Among the survivors was Aylan and Galip's father, and Rehen's husband, Abdullah.
Abudhullah was there when his wife and sons were laid to rest near their home in Kobani, the war-torn Syrian city the family was fleeing.
CNN reported that, as Abdullah watched his wife and two sons being buried, he said, "I don't know what to do. I don't know what to say."
"I don't want anything else from this world. Everything I was dreaming of is gone. I want to bury my children and sit beside them until I die."
When I first saw the photo of Aylan, I felt a compulsion to turn away. I didn't want to be bothered with such awfulness.
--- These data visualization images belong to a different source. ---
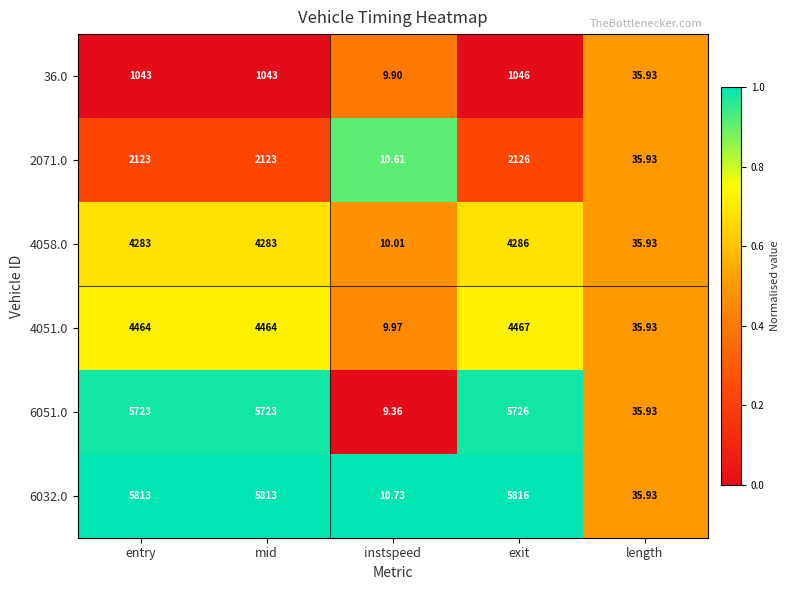

At which category is the sum across all series the highest?

exit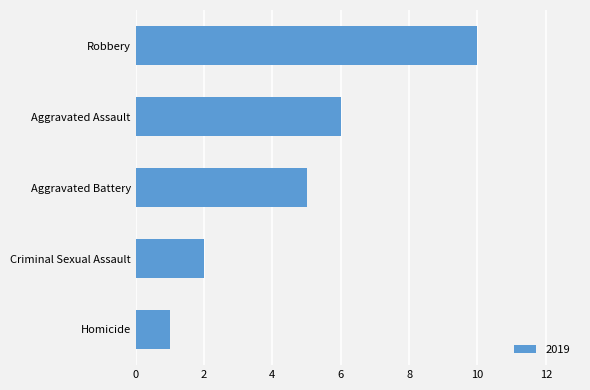

True or false: the data shows 1 at Criminal Sexual Assault.

False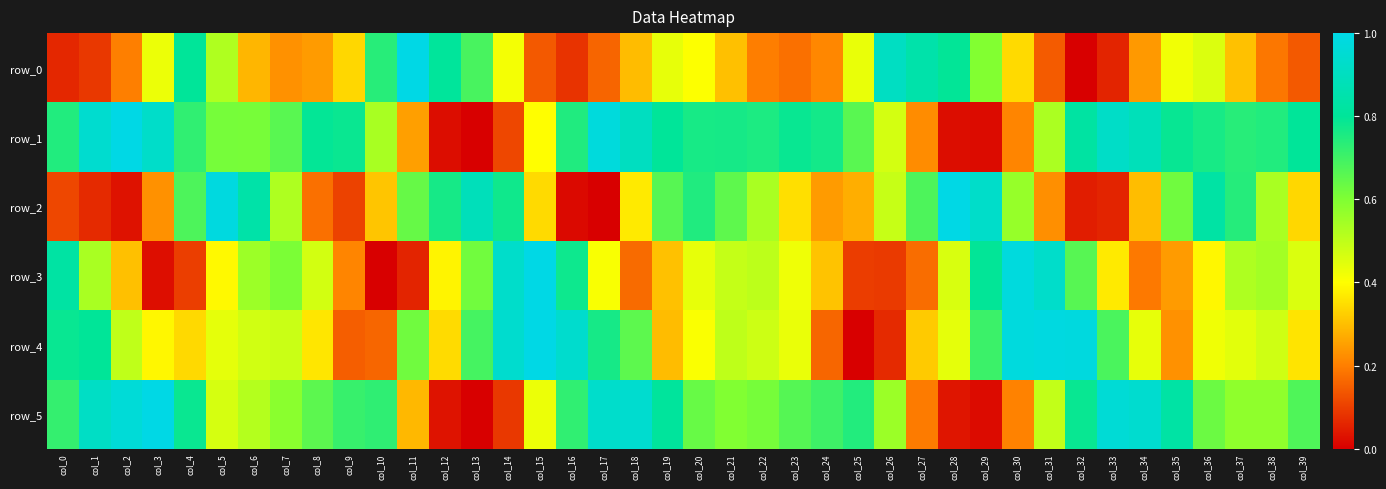

At col_28, list the series in order from largest to smallest.

row_2, row_0, row_3, row_4, row_5, row_1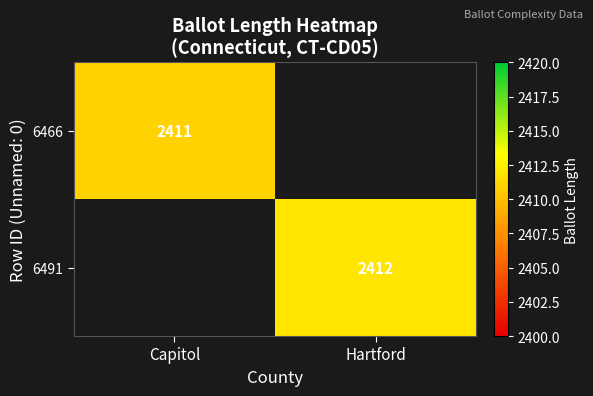

True or false: 6491 has a value of 2412 at Hartford.

True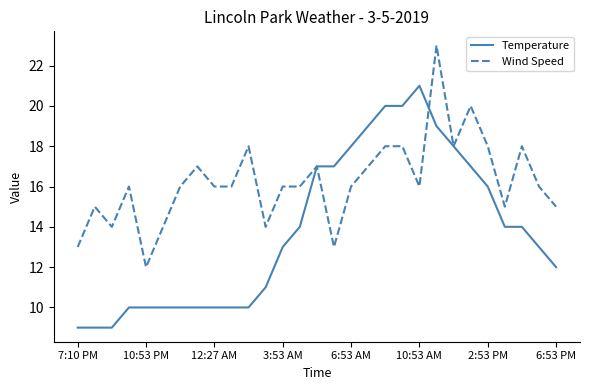

What is the sum of all Temperature values?

400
Why take on grief that I can do absolutely nothing to help ease?
But looking at Aylan's picture seemed the only thing I could do. I looked not for any righteous reason. I looked because to not look, to simply scroll down to the sports, felt like I was elevating the importance of something else above the death of a baby and who the hell wants to be guilty of that?
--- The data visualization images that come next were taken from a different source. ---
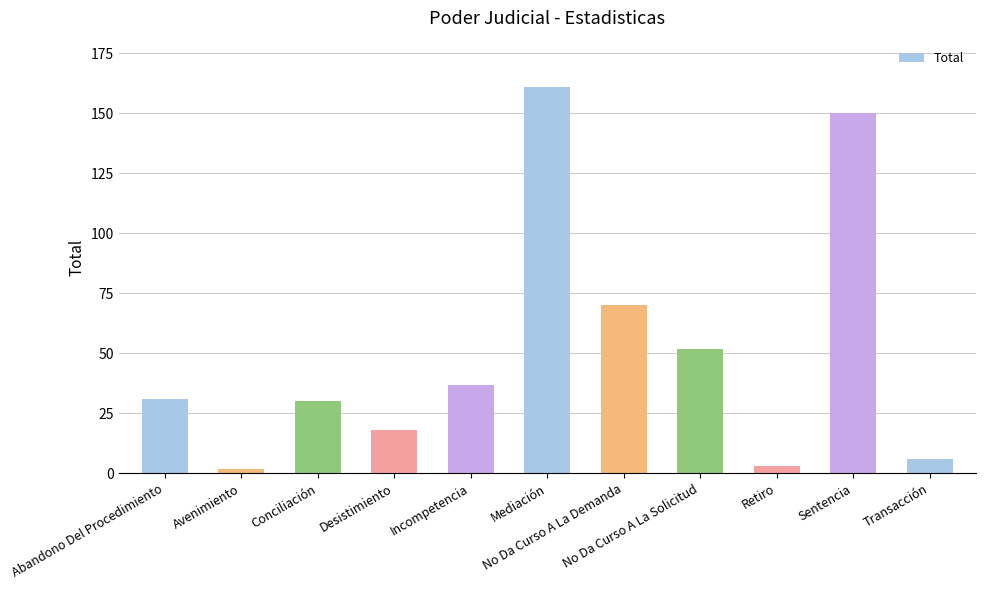

What position from the left is Abandono Del Procedimiento?

1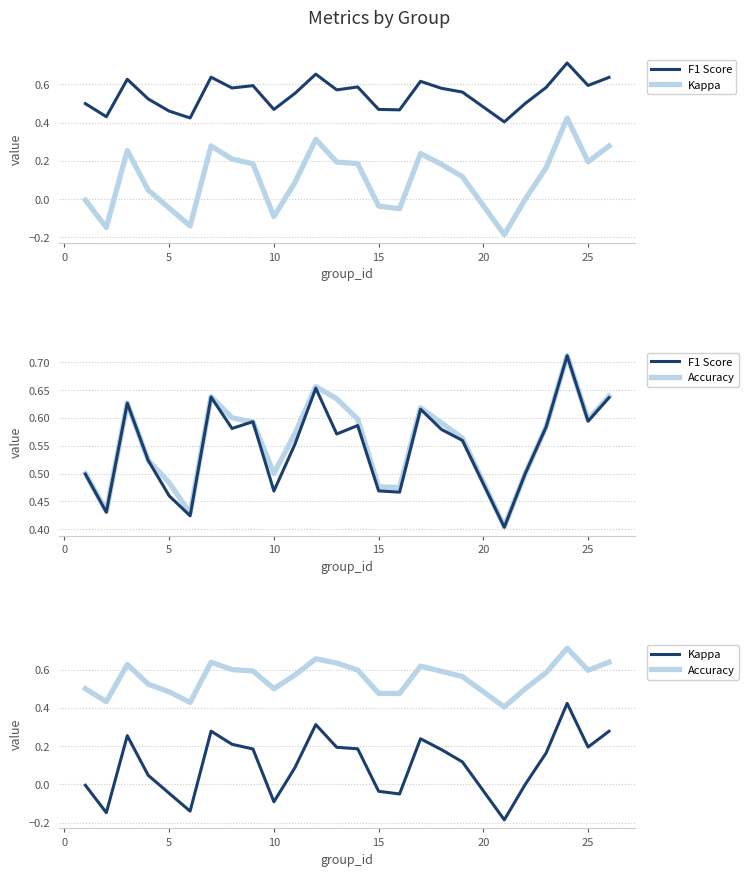

Which series ends up on top after the final intersection of Accuracy and F1 Score?

Accuracy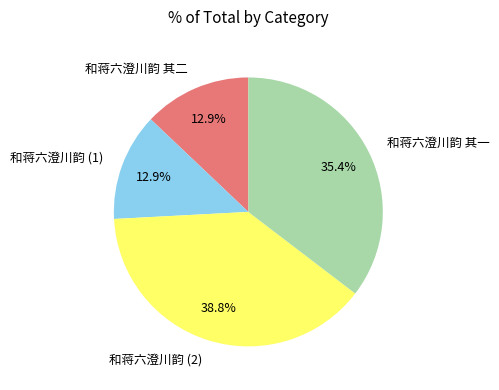

What is the ratio of the value at 和蒋六澄川韵 (1) to the value at 和蒋六澄川韵 其一?

0.4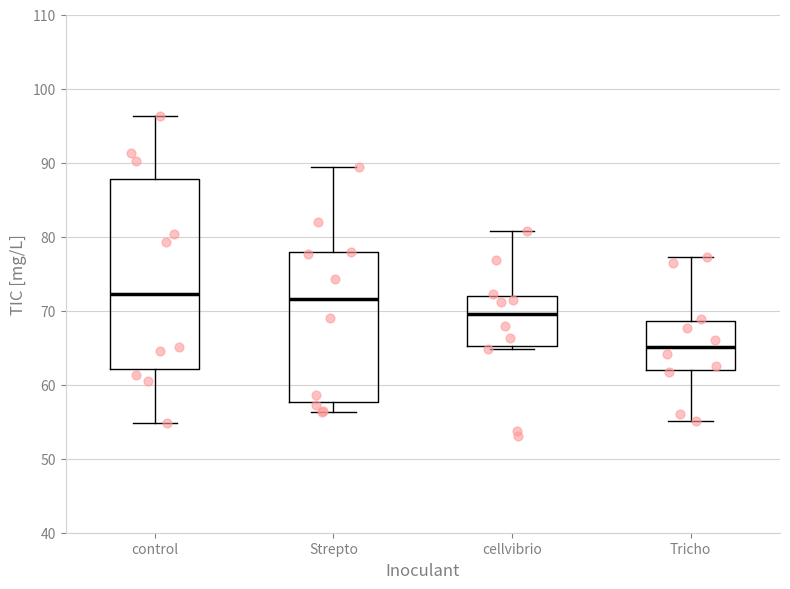

Which box's median line is the lowest?

Tricho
To stop, look and merely consider a picture of a beautiful baby boy lying dead was a shade above the absolute least I could do. That said, I understand it's not the same for everyone.
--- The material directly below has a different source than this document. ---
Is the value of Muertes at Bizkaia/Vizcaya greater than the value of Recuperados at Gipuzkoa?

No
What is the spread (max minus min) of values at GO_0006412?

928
I envy those who can simply hear Aylan's story and not require a picture. I'm not one of them.
Without that picture, Aylan Kurdi was just a name.
With it, he was the cute little boy, wearing the same outfit my son wears.
The story of the Kurdi family has already pivoted toward a larger conversation about refugees and immigrants in Europe. Many say that the pictures of Aylan and the story of his family have "galvanized" public opinion in Europe in support of finding a solution to all of the people fleeing Syria for the safer confines of Europe.
|Aylan and Galip Kurdi.|
In Iraq, 3.3 million people have been displaced. In South Sudan, 2.2 million people have fled their homes. Last year, 1.66 million Afghans submitted asylum applications in other countries.
Those are huge numbers and each and every one of them represents a family, a person, little boys and little girls. There are parents for whom life is so bad, so scary and so dangerous they are leaving their homes simply because life somewhere else, anywhere else, has to be better than where they are.
Until the Kurdi family was destroyed, I don't know that I'd really, truly considered all of this.
I understand why my instinct was to keep scrolling down toward the sports news. Because none of this makes sense. Murderous barbarism and racism masquerading as religion is being used as justification for murder and beautiful children are washing up dead on foreign shores.
All you can feel is helpless and sad. I'm not sure if my knowing about the Kurdi family makes any difference. But, I'm aware on a much more fundamental level now.
Maybe when an opportunity arises where I can help, I'll see it sooner than I otherwise might. That's the only shred of good I can find and it's so damn thin it makes me sick. But it's all I've got and, at some point, I hope it'll make some sort of difference.
NOTE: All quotes and statistics referenced are from Reuters and CNN. Photos, from CNN.